◆ **Text section**:
▼

Learning to Represent Surroundings, Anticipate Motion and Take Informed Actions in Unstructured Environments
Weiming Zhi
TL;DR
The thesis tackles enabling robots to operate in unstructured, dynamic environments by learning representations of surroundings, predicting motion, and selecting informed actions. It develops continuous occupancy representations (Fast-BHM) and continuous spatiotemporal maps to model environmental structure and motion, enabling scalable multi-agent mapping and long-horizon behavior understanding. It then introduces anticipatory navigation through SPAN and OTNet, along with a probabilistic-constraint framework to fuse learning with environment structure, and extends to robot manipulators using Diffeomorphic Templates and Geometric Fabric Command Sequences for globally feasible yet reactive motion. Collectively, the work demonstrates end-to-end learning-and-planning pipelines that exploit environment representations, probabilistic motion predictions, and stable, generalisable control for safe, efficient robot operation in unstructured spaces. These contributions offer scalable, data-driven tools for real-world robotics, with potential impact across autonomous driving, service robots, and collaborative manipulation in crowded or complex environments.

▲

◆ **Assigned task**: Resume the thesis summary on robots in unstructured environments, writing on from its last sentence.

◆ **Material shown**:
▼

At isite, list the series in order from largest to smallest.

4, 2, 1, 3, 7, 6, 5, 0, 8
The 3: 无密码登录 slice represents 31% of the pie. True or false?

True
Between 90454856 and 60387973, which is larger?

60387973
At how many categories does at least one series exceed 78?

▲

◆ **Answer space**:
Abstract
Contemporary robots have become exceptionally skilled at achieving specific tasks in structured environments. However, they often fail when faced with the limitless permutations of real-world unstructured environments. This motivates robotics methods which learn from experience, rather than follow a pre-defined set of rules. In this thesis, we present a range of learning-based methods aimed at enabling robots, operating in dynamic and unstructured environments, to better understand their surroundings, anticipate the actions of others, and take informed actions accordingly.